### Assignment
Print every entry word for word, but omit the pictures.

(Pose landmark coordinates)
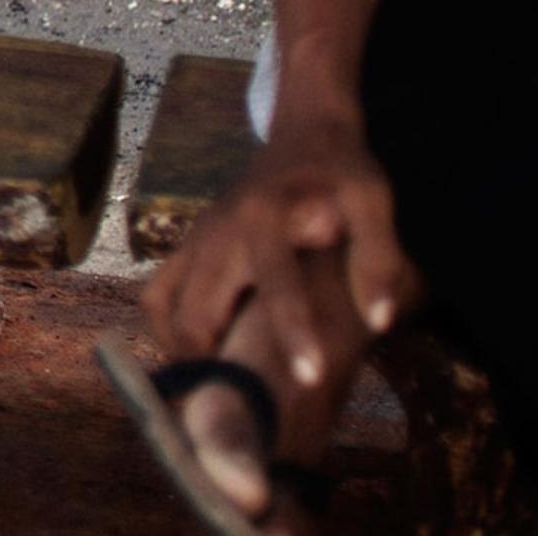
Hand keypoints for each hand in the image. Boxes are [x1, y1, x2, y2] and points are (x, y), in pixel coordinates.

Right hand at [146, 117, 415, 390]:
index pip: (274, 283)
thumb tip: (380, 320)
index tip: (311, 379)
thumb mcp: (374, 202)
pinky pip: (157, 294)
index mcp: (264, 216)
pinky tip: (201, 349)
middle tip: (254, 406)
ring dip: (187, 348)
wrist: (303, 132)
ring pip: (165, 307)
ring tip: (223, 384)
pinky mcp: (188, 245)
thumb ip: (378, 258)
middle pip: (198, 310)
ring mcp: (195, 237)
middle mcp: (217, 230)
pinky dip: (168, 327)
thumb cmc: (342, 170)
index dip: (292, 332)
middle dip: (221, 361)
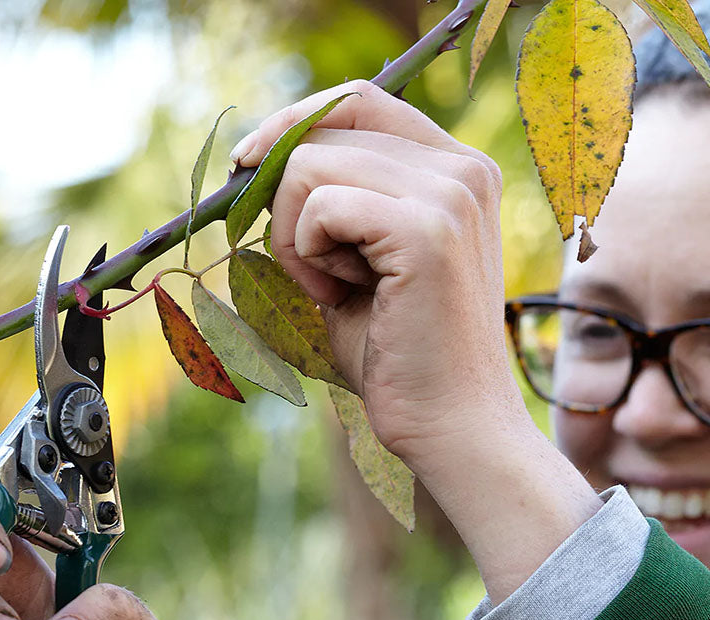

### Exercise solution
Hand keypoints for each hand in the image. Boxes are [x1, y1, x2, y2] and points are (x, y), in pixel coordinates.

Right hand at [146, 117, 415, 390]:
index pip: (274, 283)
thumb tip: (380, 320)
index tip: (311, 379)
thumb mcp: (374, 202)
pinky pip: (157, 294)
index mcp: (264, 216)
pinky tip: (201, 349)
middle tip: (254, 406)
ring dip: (187, 348)
wrist: (303, 132)
ring pip: (165, 307)
ring tip: (223, 384)
pinky mcp: (188, 245)
thumb ip: (378, 258)
middle pip: (198, 310)
ring mcp: (195, 237)
middle mcp: (217, 230)
pinky dip: (168, 327)
thumb cmc: (342, 170)
index dip: (292, 332)
middle dip: (221, 361)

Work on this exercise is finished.